(Chart understanding data)

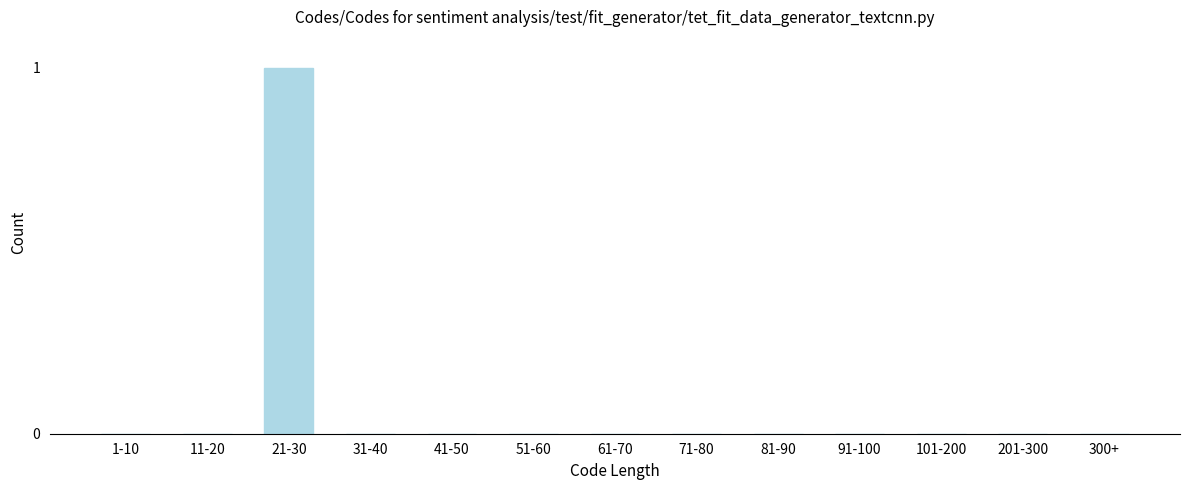

Reading left to right, list all the values displayed in this chart.

1-10=0	11-20=0	21-30=1	31-40=0	41-50=0	51-60=0	61-70=0	71-80=0	81-90=0	91-100=0	101-200=0	201-300=0	300+=0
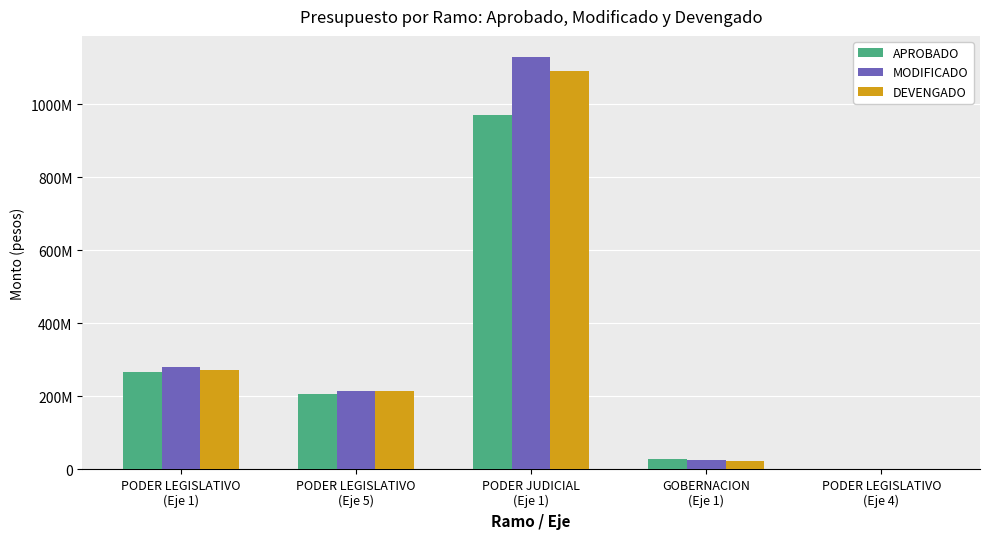

What is the sum of all DEVENGADO values?

1601756391.2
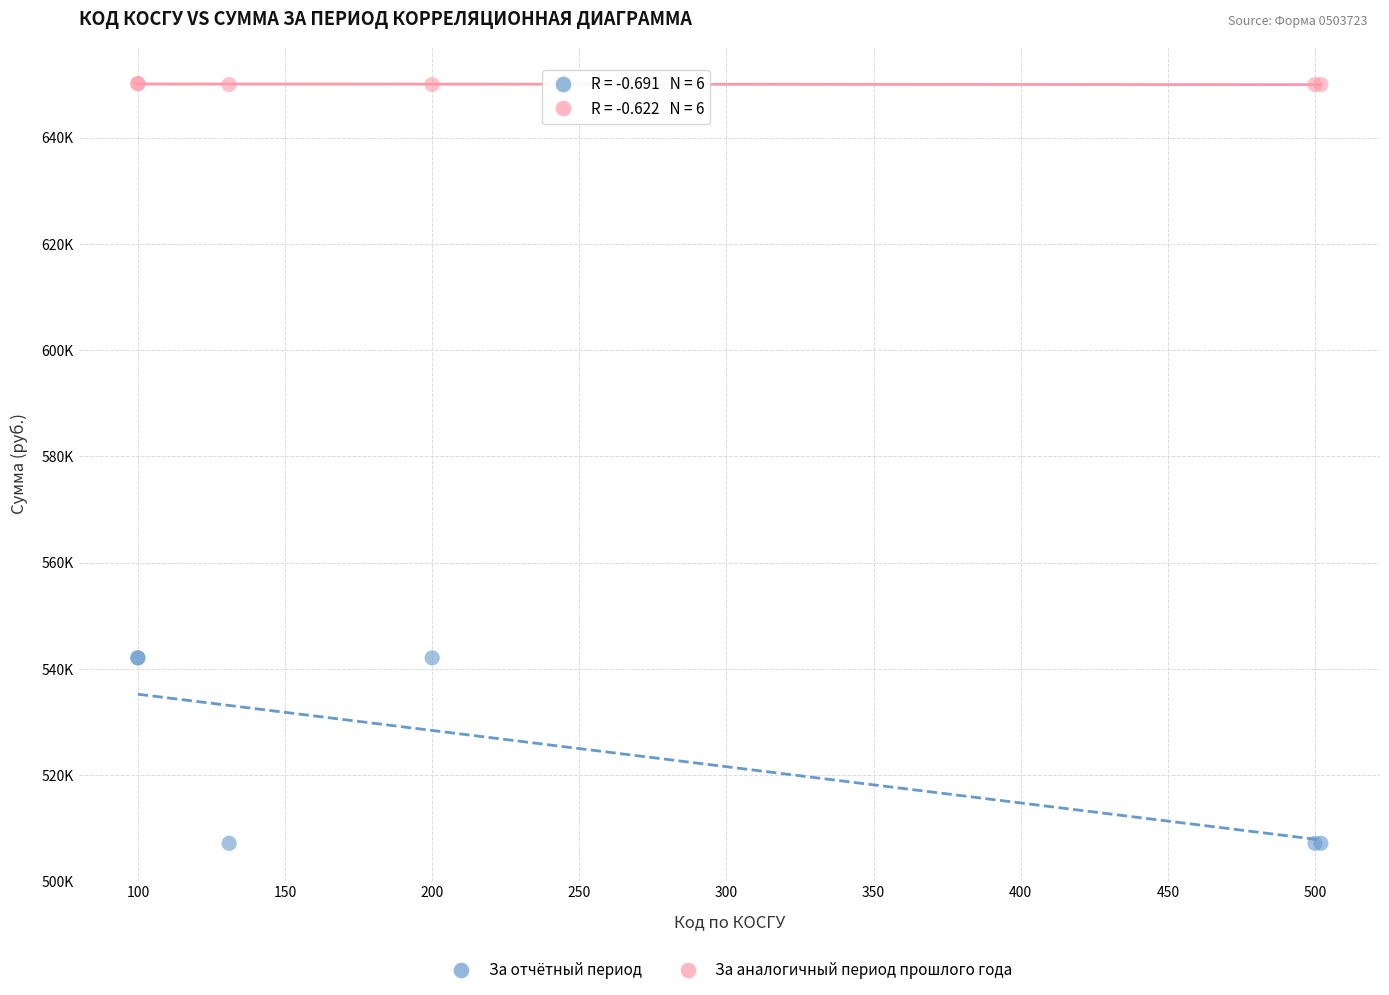

Which series contains the highest Y value?

За аналогичный период прошлого года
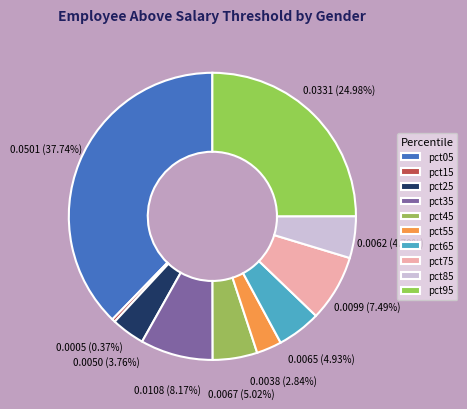

Count the number of slices in the pie.

10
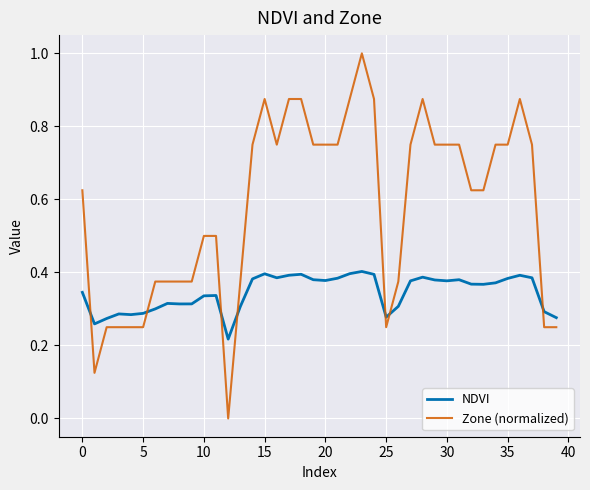

How many values in the Zone (normalized) series exceed 0?

39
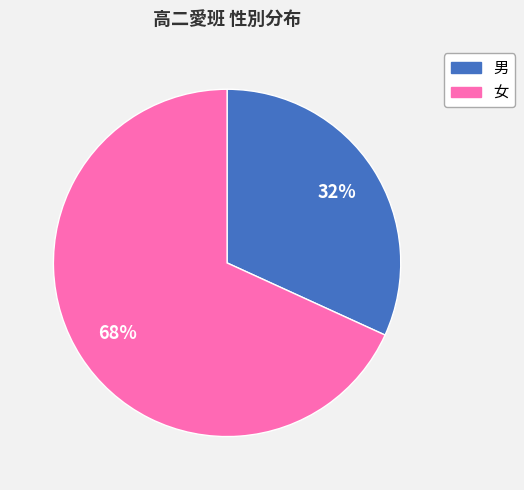

How many slices are in this pie chart?

2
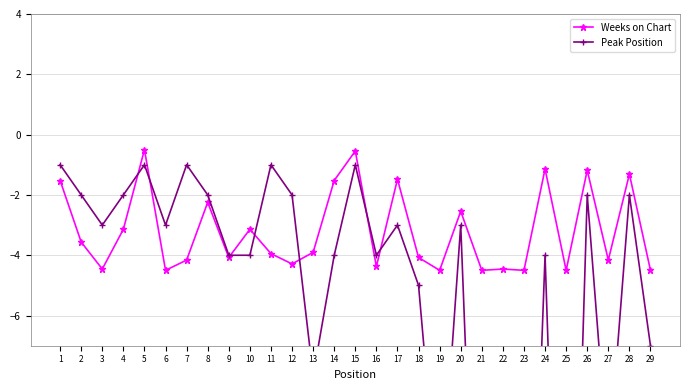

Count the number of data series in this chart.

2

• [About this task]:
Please update the data above by replacing "slices" with "segments" everywhere it appears, leaving everything else unchanged, and omit the pictures from your answer.

• [Solved problem]:
Reading left to right, list all the values displayed in this chart.

1-10=0	11-20=0	21-30=1	31-40=0	41-50=0	51-60=0	61-70=0	71-80=0	81-90=0	91-100=0	101-200=0	201-300=0	300+=0

What is the sum of all DEVENGADO values?

1601756391.2

Which series contains the highest Y value?

За аналогичный период прошлого года

Count the number of segments in the pie.

10

How many values in the Zone (normalized) series exceed 0?

39

How many segments are in this pie chart?

2

Count the number of data series in this chart.

2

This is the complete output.